In a flash of royal diplomacy worthy of his father's famous gaffes, Charles had blundered far beyond his usual "meddling" interventions in architecture, the environment and medicine into a simmering international conflict.

Ferguson said she agreed with him and said his comments were "very heartfelt and honest", but the royal remarks swept around the world.

Dmitry Peskov, a spokesman for Putin, who was in China, said the Kremlin was "not commenting right now", but the popular Russian daily paper Moskovskij Komsomolets said the remarks risked "triggering an international scandal" and complicated "clouded" UK-Russian relations.

"Good old Charley," commented one anti-Russia activist in Ukraine on the Facebook page of Euromaidan, which helped organise the protests in the Ukrainian capital, Kiev, that led to the ousting of the pro-Russia president Viktor Yanukovych.

Labour MP Mike Gapes, a current member and former chairman of the House of Commons foreign affairs committee, said the prince should have kept his views private. The Ilford South MP tweeted: "If Prince Charles wants to make controversial statements on national or international issues, he should abdicate and stand for election."

There was no sign that Charles was perturbed by the uproar. During a visit to an aircraft hangar in Winnipeg he good-naturedly aimed paper aeroplanes at the press corps.

In London, David Cameron and Ed Miliband offered Charles some backing, if only for his right to the freedom of expression, in private at least. The Labour leader told Sky News: "I think lots of people across the country will share Prince Charles's concern about President Putin and his actions in the Ukraine. I think it's also the case that Prince Charles should be entitled to have private conversations with an individual and those are private conversations. I'm not going to comment on the detail of those conversations.

"I think he has got a point about President Putin's actions and I think he is absolutely entitled to say that there are real concerns about that."

Cameron tried to avoid commenting on the issue despite being asked repeatedly in an interview on Radio 4's The World at One. "Everyone is entitled to their private views," he said, a position echoed by the Liberal Democrat leader Nick Clegg, who said Charles should be "free to express himself".

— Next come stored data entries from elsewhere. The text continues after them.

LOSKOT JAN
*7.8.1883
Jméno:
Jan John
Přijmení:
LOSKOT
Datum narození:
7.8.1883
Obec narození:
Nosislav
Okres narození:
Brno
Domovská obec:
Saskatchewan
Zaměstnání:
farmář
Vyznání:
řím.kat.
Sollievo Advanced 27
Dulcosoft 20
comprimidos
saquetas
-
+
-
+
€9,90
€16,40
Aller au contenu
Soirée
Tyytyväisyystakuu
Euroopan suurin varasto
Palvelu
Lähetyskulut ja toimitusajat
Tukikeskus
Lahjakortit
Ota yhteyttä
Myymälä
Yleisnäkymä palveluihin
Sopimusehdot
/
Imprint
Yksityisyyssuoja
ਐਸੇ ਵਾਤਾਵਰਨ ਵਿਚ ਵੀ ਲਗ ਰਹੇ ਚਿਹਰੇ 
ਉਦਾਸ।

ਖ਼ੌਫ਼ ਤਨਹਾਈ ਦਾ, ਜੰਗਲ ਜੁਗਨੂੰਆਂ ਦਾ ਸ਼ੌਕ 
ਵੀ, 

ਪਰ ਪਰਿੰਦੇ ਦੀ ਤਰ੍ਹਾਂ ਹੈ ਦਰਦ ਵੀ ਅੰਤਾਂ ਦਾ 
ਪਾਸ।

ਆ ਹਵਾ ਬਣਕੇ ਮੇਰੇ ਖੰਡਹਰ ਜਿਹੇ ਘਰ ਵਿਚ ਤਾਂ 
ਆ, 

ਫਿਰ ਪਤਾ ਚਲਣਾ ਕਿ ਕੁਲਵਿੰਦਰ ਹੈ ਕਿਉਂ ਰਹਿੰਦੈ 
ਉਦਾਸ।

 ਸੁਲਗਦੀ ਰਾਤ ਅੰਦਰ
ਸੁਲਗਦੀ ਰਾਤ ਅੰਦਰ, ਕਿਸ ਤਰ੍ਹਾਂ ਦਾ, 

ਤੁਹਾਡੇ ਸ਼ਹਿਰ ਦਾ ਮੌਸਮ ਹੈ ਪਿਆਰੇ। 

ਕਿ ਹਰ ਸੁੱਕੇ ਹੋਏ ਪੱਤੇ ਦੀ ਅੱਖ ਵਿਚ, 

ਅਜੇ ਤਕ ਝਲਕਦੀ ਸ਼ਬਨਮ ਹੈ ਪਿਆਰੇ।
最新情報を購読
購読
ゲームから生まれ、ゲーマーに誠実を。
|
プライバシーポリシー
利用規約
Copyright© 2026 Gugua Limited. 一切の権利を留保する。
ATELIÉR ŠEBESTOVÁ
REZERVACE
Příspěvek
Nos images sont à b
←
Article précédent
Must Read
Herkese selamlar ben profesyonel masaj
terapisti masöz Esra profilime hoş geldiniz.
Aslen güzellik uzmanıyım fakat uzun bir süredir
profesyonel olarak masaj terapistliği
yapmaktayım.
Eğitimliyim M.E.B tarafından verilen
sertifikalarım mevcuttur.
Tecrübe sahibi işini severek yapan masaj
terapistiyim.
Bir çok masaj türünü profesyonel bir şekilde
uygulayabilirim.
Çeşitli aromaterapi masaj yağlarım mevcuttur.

Clegg would not be drawn on whether the Hitler/Putin comparison was fair, but said: "Right now I think the behaviour of Putin is not only menacing to Ukraine but it is very destabilising for Europe more generally."

Farage, who has spoken of his admiration for Putin, said: "There are times when it might be better for Prince Charles not to get involved in things like this."

The Daily Mail, which broke the story, reported that Charles was surrounded by media when the exchange happened and his remarks were heard by several witnesses. Ferguson, who had the local and international media clamouring for an interview, declined to comment further.

A spokesperson for the prince said: "We would not comment on private conversations. It was a private conversation at a reception for war veterans."

The prince's off-the-cuff remark came on the second day of a royal visit to Canada with the Duchess of Cornwall. Ferguson had been showing him the exhibits before telling him about her family's story when he made the Putin comment.

According to Britain's former ambassador to Russia, Sir Tony Brenton, Charles's intervention may even cause Russia reconsider its policy in Ukraine, albeit inadvertently. "It will be picked up in public circles in Russia," he told the BBC. "The Russians have taken over Crimea, they are debating with themselves about where to go next. The fact that they have generated the impression in some minds that they are behaving a bit as Hitler behaved, while I think is a false judgment, will help [them] to reconsider a little bit."

Brenton added: "Hitler is the ultimate ogre in Russian public opinion … The fact that Russian policy is generating these sort of reactions ought to have a calming effect there."

As the third day of Charles's Canada visit passed off unremarkably, it was left to Prince Philip to keep the royal gaffes flowing. He quipped with staff at a family-planning centre in London: "At least you are all legitimate."